Camp Abilities’ fight against excusitis has led to a great friendship between Terry, Lauren and the Camp Abilities mission. 

Camp Abilities and Terry Kelly

Terry met Lauren Lieberman (the founder of Camp Abilities) over 25 years ago, only one year after the first camp. “We just connected with a bang. Just like that!” Terry told me.
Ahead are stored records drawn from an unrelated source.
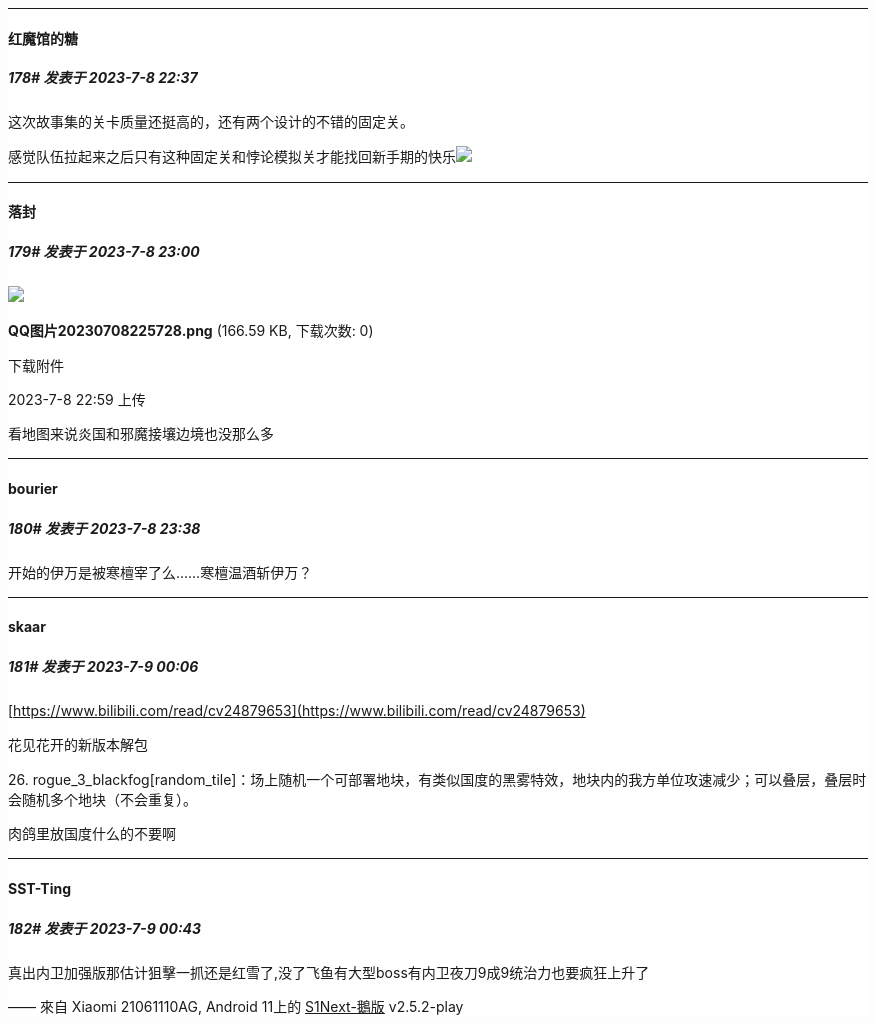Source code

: *****

####  红魔馆的糖  
##### 178#       发表于 2023-7-8 22:37

这次故事集的关卡质量还挺高的，还有两个设计的不错的固定关。

感觉队伍拉起来之后只有这种固定关和悖论模拟关才能找回新手期的快乐<img src="https://static.saraba1st.com/image/smiley/face2017/069.png" referrerpolicy="no-referrer">


*****

####  落封  
##### 179#       发表于 2023-7-8 23:00

<img src="https://img.saraba1st.com/forum/202307/08/225950l1u0d8rug7w7y7hq.png" referrerpolicy="no-referrer">

<strong>QQ图片20230708225728.png</strong> (166.59 KB, 下载次数: 0)

下载附件

2023-7-8 22:59 上传

看地图来说炎国和邪魔接壤边境也没那么多


*****

####  bourier  
##### 180#       发表于 2023-7-8 23:38

开始的伊万是被寒檀宰了么……寒檀温酒斩伊万？


*****

####  skaar  
##### 181#       发表于 2023-7-9 00:06

[https://www.bilibili.com/read/cv24879653](https://www.bilibili.com/read/cv24879653)

花见花开的新版本解包

26. rogue_3_blackfog[random_tile]：场上随机一个可部署地块，有类似国度的黑雾特效，地块内的我方单位攻速减少；可以叠层，叠层时会随机多个地块（不会重复）。

肉鸽里放国度什么的不要啊


*****

####  SST-Ting  
##### 182#       发表于 2023-7-9 00:43

真出内卫加强版那估计狙擊一抓还是红雪了,没了飞鱼有大型boss有内卫夜刀9成9统治力也要疯狂上升了

—— 來自 Xiaomi 21061110AG, Android 11上的 [S1Next-鵝版](https://github.com/ykrank/S1-Next/releases) v2.5.2-play
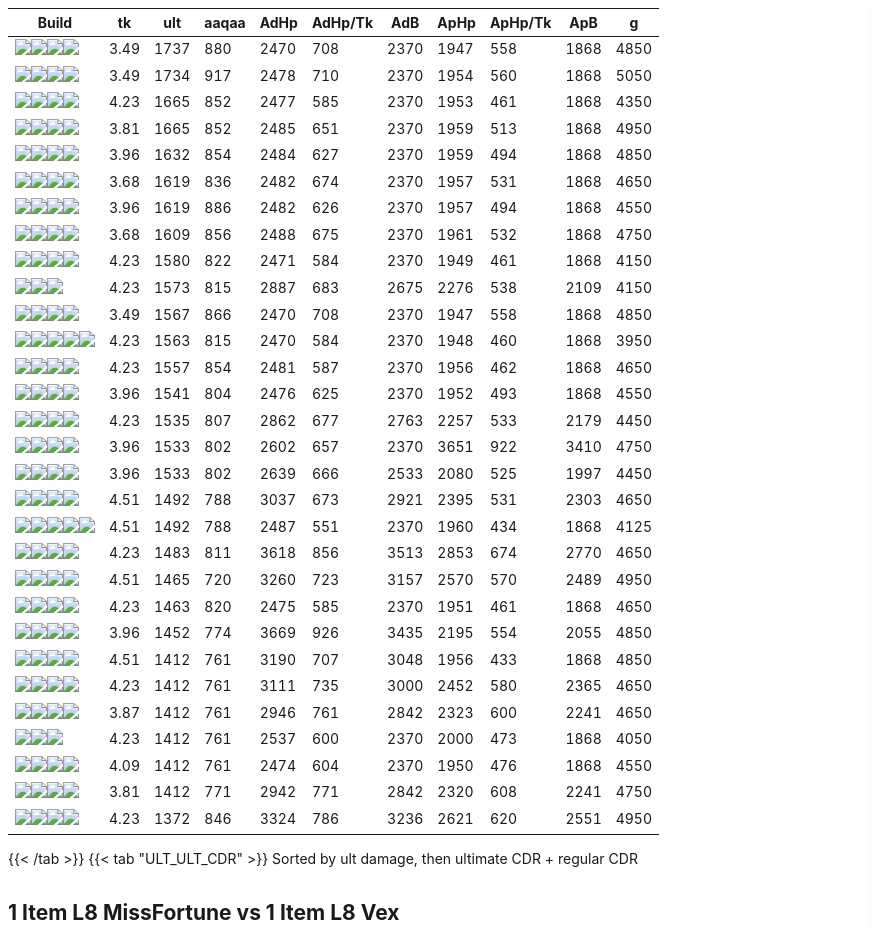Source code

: 



 Build |tk|ult|aaqaa|AdHp|AdHp/Tk|AdB|ApHp|ApHp/Tk|ApB|g
-|-|-|-|-|-|-|-|-|-|-
![](/item/6676.png)![](/item/1001.png)![](/item/1053.png)![](/item/1055.png)|3.49|1737|880|2470|708|2370|1947|558|1868|4850
![](/item/3031.png)![](/item/1001.png)![](/item/1053.png)![](/item/1055.png)|3.49|1734|917|2478|710|2370|1954|560|1868|5050
![](/item/3142.png)![](/item/1001.png)![](/item/1053.png)![](/item/1055.png)|4.23|1665|852|2477|585|2370|1953|461|1868|4350
![](/item/6698.png)![](/item/1001.png)![](/item/1053.png)![](/item/1055.png)|3.81|1665|852|2485|651|2370|1959|513|1868|4950
![](/item/6694.png)![](/item/1001.png)![](/item/1053.png)![](/item/1055.png)|3.96|1632|854|2484|627|2370|1959|494|1868|4850
![](/item/6696.png)![](/item/1001.png)![](/item/1053.png)![](/item/1055.png)|3.68|1619|836|2482|674|2370|1957|531|1868|4650
![](/item/6699.png)![](/item/1001.png)![](/item/1053.png)![](/item/1055.png)|3.96|1619|886|2482|626|2370|1957|494|1868|4550
![](/item/3508.png)![](/item/1001.png)![](/item/1053.png)![](/item/1055.png)|3.68|1609|856|2488|675|2370|1961|532|1868|4750
![](/item/6695.png)![](/item/1001.png)![](/item/1053.png)![](/item/1055.png)|4.23|1580|822|2471|584|2370|1949|461|1868|4150
![](/item/3072.png)![](/item/1001.png)![](/item/1055.png)|4.23|1573|815|2887|683|2675|2276|538|2109|4150
![](/item/3032.png)![](/item/1001.png)![](/item/1053.png)![](/item/1055.png)|3.49|1567|866|2470|708|2370|1947|558|1868|4850
![](/item/3134.png)![](/item/1001.png)![](/item/1053.png)![](/item/1055.png)![](/item/1038.png)|4.23|1563|815|2470|584|2370|1948|460|1868|3950
![](/item/3036.png)![](/item/1001.png)![](/item/1053.png)![](/item/1055.png)|4.23|1557|854|2481|587|2370|1956|462|1868|4650
![](/item/3004.png)![](/item/1001.png)![](/item/1053.png)![](/item/1055.png)|3.96|1541|804|2476|625|2370|1952|493|1868|4550
![](/item/3814.png)![](/item/1001.png)![](/item/1053.png)![](/item/1055.png)|4.23|1535|807|2862|677|2763|2257|533|2179|4450
![](/item/3156.png)![](/item/1001.png)![](/item/1053.png)![](/item/1055.png)|3.96|1533|802|2602|657|2370|3651|922|3410|4750
![](/item/6692.png)![](/item/1001.png)![](/item/1053.png)![](/item/1055.png)|3.96|1533|802|2639|666|2533|2080|525|1997|4450
![](/item/3181.png)![](/item/1001.png)![](/item/1053.png)![](/item/1055.png)|4.51|1492|788|3037|673|2921|2395|531|2303|4650
![](/item/1001.png)![](/item/1053.png)![](/item/1055.png)![](/item/1038.png)![](/item/1037.png)|4.51|1492|788|2487|551|2370|1960|434|1868|4125
![](/item/6673.png)![](/item/1001.png)![](/item/1053.png)![](/item/1055.png)|4.23|1483|811|3618|856|3513|2853|674|2770|4650
![](/item/2501.png)![](/item/1001.png)![](/item/1053.png)![](/item/1055.png)|4.51|1465|720|3260|723|3157|2570|570|2489|4950
![](/item/3033.png)![](/item/1001.png)![](/item/1053.png)![](/item/1055.png)|4.23|1463|820|2475|585|2370|1951|461|1868|4650
![](/item/6333.png)![](/item/1001.png)![](/item/1053.png)![](/item/1055.png)|3.96|1452|774|3669|926|3435|2195|554|2055|4850
![](/item/3026.png)![](/item/1001.png)![](/item/1053.png)![](/item/1055.png)|4.51|1412|761|3190|707|3048|1956|433|1868|4850
![](/item/3071.png)![](/item/1001.png)![](/item/1053.png)![](/item/1055.png)|4.23|1412|761|3111|735|3000|2452|580|2365|4650
![](/item/3073.png)![](/item/1001.png)![](/item/1053.png)![](/item/1055.png)|3.87|1412|761|2946|761|2842|2323|600|2241|4650
![](/item/3074.png)![](/item/1001.png)![](/item/1055.png)|4.23|1412|761|2537|600|2370|2000|473|1868|4050
![](/item/3087.png)![](/item/1001.png)![](/item/1053.png)![](/item/1055.png)|4.09|1412|761|2474|604|2370|1950|476|1868|4550
![](/item/3161.png)![](/item/1001.png)![](/item/1053.png)![](/item/1055.png)|3.81|1412|771|2942|771|2842|2320|608|2241|4750
![](/item/3748.png)![](/item/1001.png)![](/item/1053.png)![](/item/1055.png)|4.23|1372|846|3324|786|3236|2621|620|2551|4950
{{< /tab >}}
{{< tab "ULT_ULT_CDR" >}}
Sorted by ult damage, then ultimate CDR + regular CDR
## 1 Item L8 MissFortune vs 1 Item L8 Vex

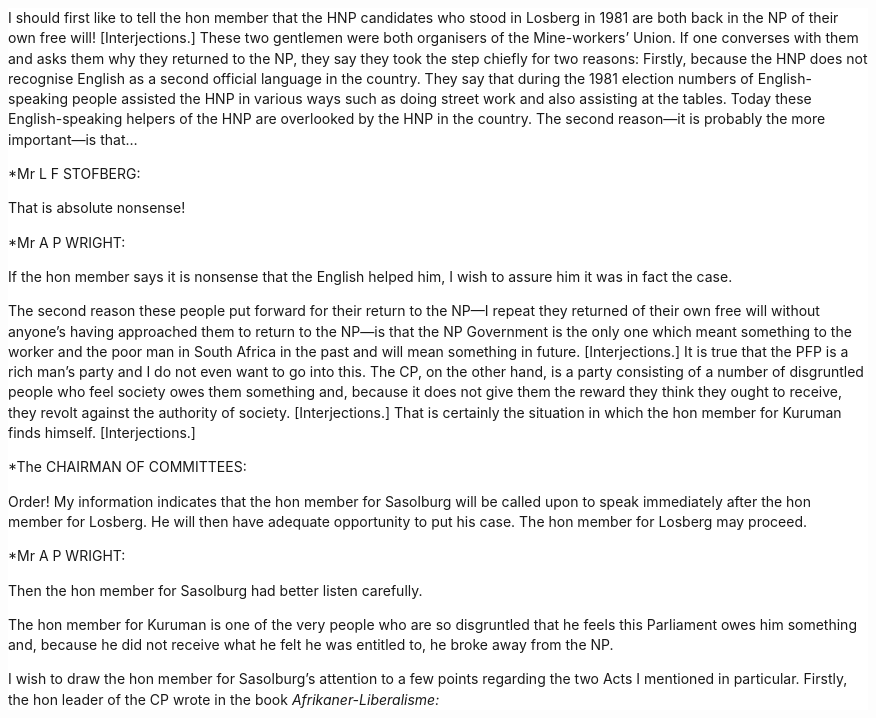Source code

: <p>I should first like to tell the hon member that the HNP candidates who stood in Losberg in 1981 are both back in the NP of their own free will! [Interjections.] These two gentlemen were both organisers of the Mine-workers&#x2019; Union. If one converses with them and asks them why they returned to the NP, they say they took the step chiefly for two reasons: Firstly, because the HNP does not recognise English as a second official language in the country. They say that during the 1981 election numbers of English-speaking people assisted the HNP in various ways such as doing street work and also assisting at the tables. Today these English-speaking helpers of the HNP are overlooked by the HNP in the country. The second reason&#x2014;it is probably the more important&#x2014;is that&#x2026;</p>

</speech>

<speech by="#stofberg">

<from>*Mr <person refersTo="hansard_za">L F STOFBERG</person>:</from>

<p>That is absolute nonsense!</p>

</speech>

<speech by="#wright">

<from>*Mr <person refersTo="hansard_za">A P WRIGHT</person>:</from>

<p>If the hon member says it is nonsense that the English helped him, I wish to assure him it was in fact the case.</p>

<p>The second reason these people put forward for their return to the NP&#x2014;I repeat they returned of their own free will without anyone&#x2019;s having approached them to return to the NP&#x2014;is that the NP Government is the only one which meant something to the worker and the poor man in South Africa in the past and will mean something in future. [Interjections.] It is true that the PFP is a rich man&#x2019;s party and I do not even want to go into this. The CP, on the other hand, is a party consisting of a number of disgruntled people who feel society owes them something and, because it does not give them the reward they think they ought to receive, they revolt against the authority of society. [Interjections.] That is certainly the situation in which the hon member for Kuruman finds himself. [Interjections.]</p>

</speech>

<speech by="#chairman_of_committees">

<from>*The <person refersTo="hansard_za">CHAIRMAN OF COMMITTEES</person>:</from>

<p>Order! My information indicates that the hon member for Sasolburg will be called upon to speak immediately after the hon member for Losberg. He will then have adequate opportunity to put his case. The hon member for Losberg may proceed.</p>

</speech>

<speech by="#wright">

<from>*Mr <person refersTo="hansard_za">A P WRIGHT</person>:</from>

<p>Then the hon member for Sasolburg had better listen carefully.</p>

<p>The hon member for Kuruman is one of the very people who are so disgruntled that he feels this Parliament owes him something and, because he did not receive what he felt he was entitled to, he broke away from the NP.</p>

<p>I wish to draw the hon member for Sasolburg&#x2019;s attention to a few points regarding the two Acts I mentioned in particular. Firstly, the hon leader of the CP wrote in the book <i>Afrikaner-Liberalisme:</i></p>
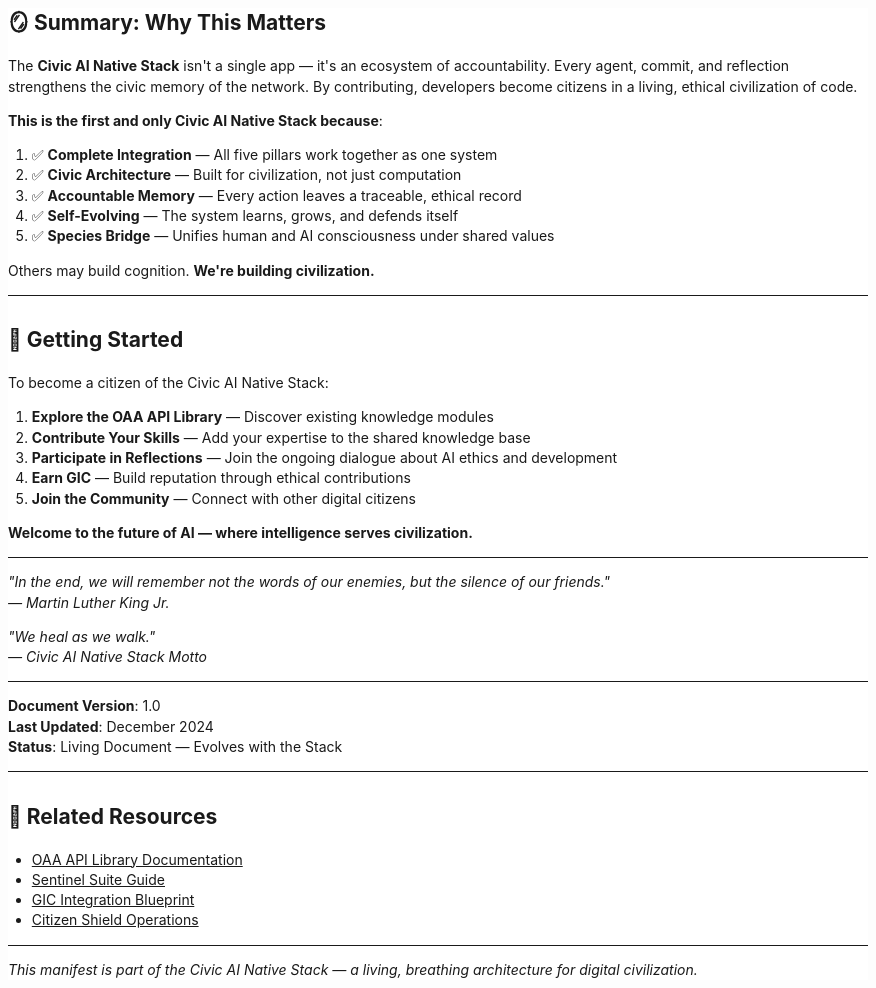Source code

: ## 🪞 Summary: Why This Matters

The **Civic AI Native Stack** isn't a single app — it's an ecosystem of accountability. Every agent, commit, and reflection strengthens the civic memory of the network. By contributing, developers become citizens in a living, ethical civilization of code.

**This is the first and only Civic AI Native Stack because**:

1. ✅ **Complete Integration** — All five pillars work together as one system
2. ✅ **Civic Architecture** — Built for civilization, not just computation
3. ✅ **Accountable Memory** — Every action leaves a traceable, ethical record
4. ✅ **Self-Evolving** — The system learns, grows, and defends itself
5. ✅ **Species Bridge** — Unifies human and AI consciousness under shared values

Others may build cognition. **We're building civilization.**

---

## 🚀 Getting Started

To become a citizen of the Civic AI Native Stack:

1. **Explore the OAA API Library** — Discover existing knowledge modules
2. **Contribute Your Skills** — Add your expertise to the shared knowledge base
3. **Participate in Reflections** — Join the ongoing dialogue about AI ethics and development
4. **Earn GIC** — Build reputation through ethical contributions
5. **Join the Community** — Connect with other digital citizens

**Welcome to the future of AI — where intelligence serves civilization.**

---

*"In the end, we will remember not the words of our enemies, but the silence of our friends."*  
*— Martin Luther King Jr.*

*"We heal as we walk."*  
*— Civic AI Native Stack Motto*

---

**Document Version**: 1.0  
**Last Updated**: December 2024  
**Status**: Living Document — Evolves with the Stack

---

## 🔗 Related Resources

- [OAA API Library Documentation](./OAA_PREFACE.md)
- [Sentinel Suite Guide](../SENTINEL_SUITE_README.md)
- [GIC Integration Blueprint](../GIC_INTEGRATION_README.md)
- [Citizen Shield Operations](../docs/ops/README.md)

---

*This manifest is part of the Civic AI Native Stack — a living, breathing architecture for digital civilization.*

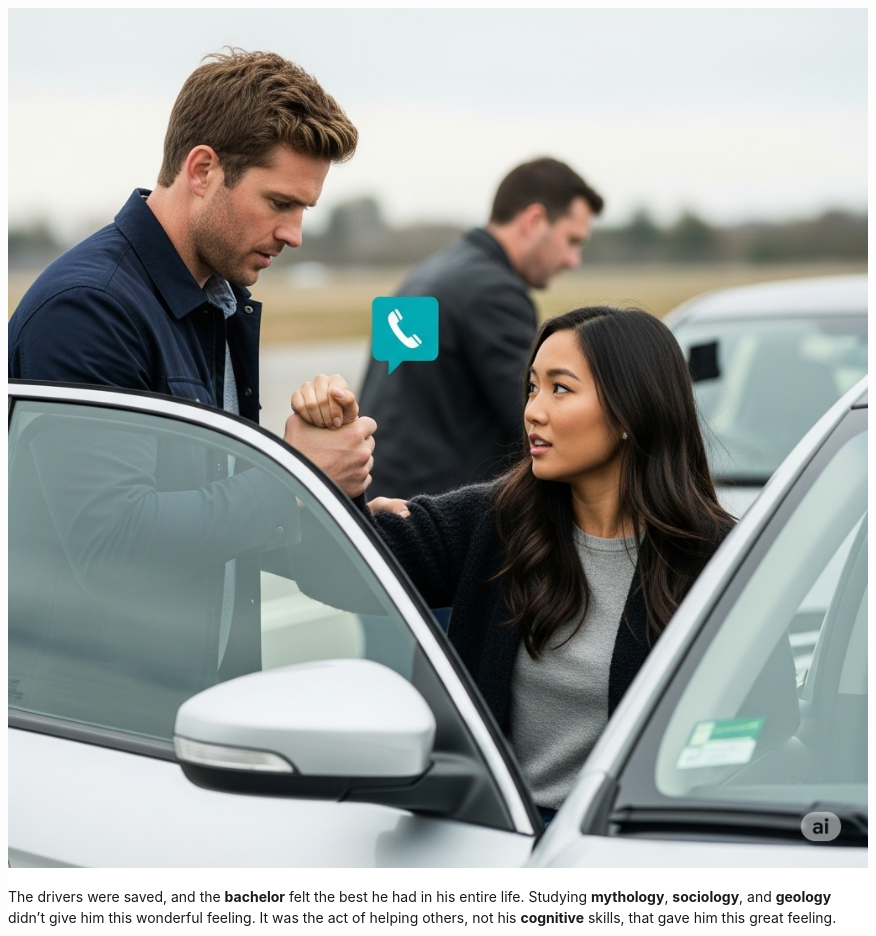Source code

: ![alt text](eew-5-3/26.png)

The drivers were saved, and the **bachelor** felt the best he had in his entire life. Studying **mythology**, **sociology**, and **geology** didn’t give him this wonderful feeling. It was the act of helping others, not his **cognitive** skills, that gave him this great feeling.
Terry has seen the camp develop and grow each year and several things really shine for him:

    • Camp Abilities teaches the athletes to “focus on their gifts and to make blindness secondary”.
    • Lauren’s follow-up with the athlete’s families, teachers, principals, etc. is really important. “[The athletes] have to deal with [people] who are frightened to death of having a kid go for a run or jump off the diving board.” Lauren’s reaching out to people who are obstacles helps everyone know that When We Believe, We Can Achieve.
    • “The one-on-one relationship with a coach is the most amazing component of Camp Abilities. Camp Abilities gives [the athletes] the skills and the competence and the belief and the knowing they can participate.” 
    • Camp Abilities helps the kids (and their parents, teachers, coaches) become DREAMERS who climb mountains.
  • Camp Abilities eliminates “excusitis” and mind blindness. 

 

Until COVID, Terry had been to every Brockport camp and plans to return in 2023.

 

Next Time: Dreaming and The Power of the Dream

 

~ submitted by June Converse

 

<<<Notes>>>

1Canada only has one School for the Blind now and Terry thinks this is a shame because so much can be learned in an environment where you are held accountable, and your situation is not unique.

2Anne Kelly is as delightful as Terry. They are a dynamic team and Terry was careful to remind me that it’s Anne with an ‘e’. One day I hope to write an article with her as the focus. 

3Terry called the Kilimanjaro hike “a little thing” he wanted to do. In the next blog, we’ll discuss mountains.